RAC road safety spokesman Pete Williams said: ‘There is clear evidence that the illegal use of handheld phones by drivers to talk, text, tweet, post, browse and even video call is, if anything, on the increase.
‘The use of handheld mobile phones is the biggest road safety concern among motorists today, and while the government is progressing the introduction of stiffer penalties, we call on all stakeholders to step up efforts to shift cultural attitudes and make the use of handheld mobiles phones as socially unacceptable as drink-driving.’
Extensive research indicates that drivers using a handheld mobile phone have reaction times 30% slower than those who had exceed the current drink-drive limit. Crash statistics from the Department for Transport also show that in 2014 a driver impaired or distracted by their mobile phone was identified as a ‘contributory factor’ in 21 fatal road accidents, 84 serious and 387 slight accidents in the UK.
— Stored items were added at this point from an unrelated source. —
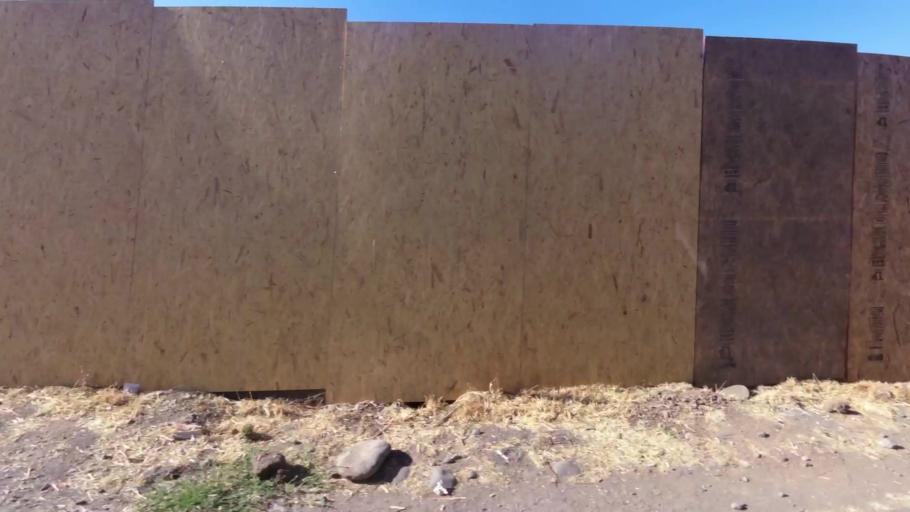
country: CL
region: Maule
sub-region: Provincia de Curico
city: Curico
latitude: -34.9867
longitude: -71.2354
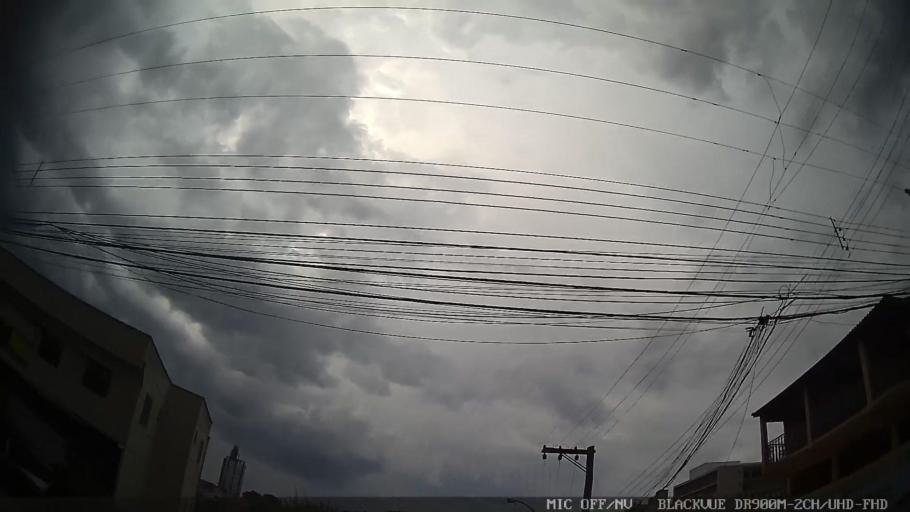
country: BR
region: Sao Paulo
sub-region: Itatiba
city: Itatiba
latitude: -23.0085
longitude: -46.8340
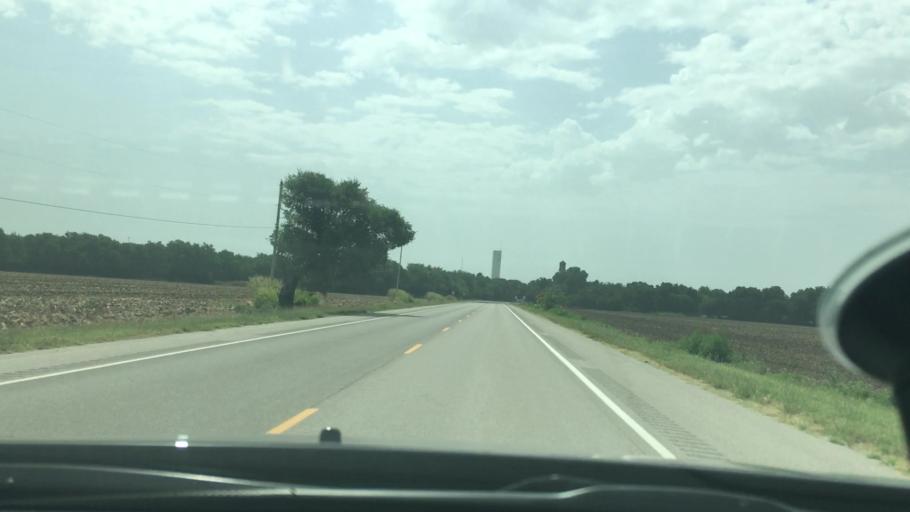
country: US
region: Oklahoma
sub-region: Garvin County
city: Pauls Valley
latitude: 34.8331
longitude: -97.2632
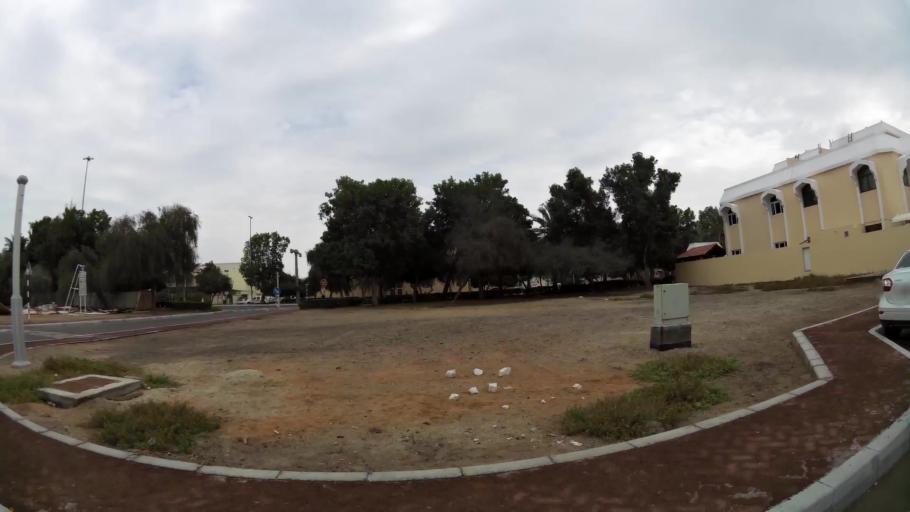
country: AE
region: Abu Dhabi
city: Abu Dhabi
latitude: 24.4314
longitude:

What’s more evidence suggests that it is talking on a mobile phone that is a distraction when driving, not just holding a mobile phone. That draws into question the use of hands-free phones while driving, which is legal.
Shaun Helman, head of transport psychology at TRL (formerly the Transport research Laboratory), said: ‘Any task that involves holding a device, looking at it, and interacting with it during driving will adversely affect driving performance. Typical effects are drifting out of lane, erratic speed control and being less aware of what is around you, resulting in poor anticipation of hazards.
‘Simply speaking on a mobile phone can slow reaction times to sudden events, as much as being at the legal limit for blood alcohol in England. Interacting with social media is even more demanding than simply speaking. Drink-driving is socially unacceptable because the behaviour puts not only the driver, but other road users’ lives at risk. Choosing to be deliberately distracted from driving by tasks such as checking social media also puts other road users at risk and should also be seen as socially unacceptable.’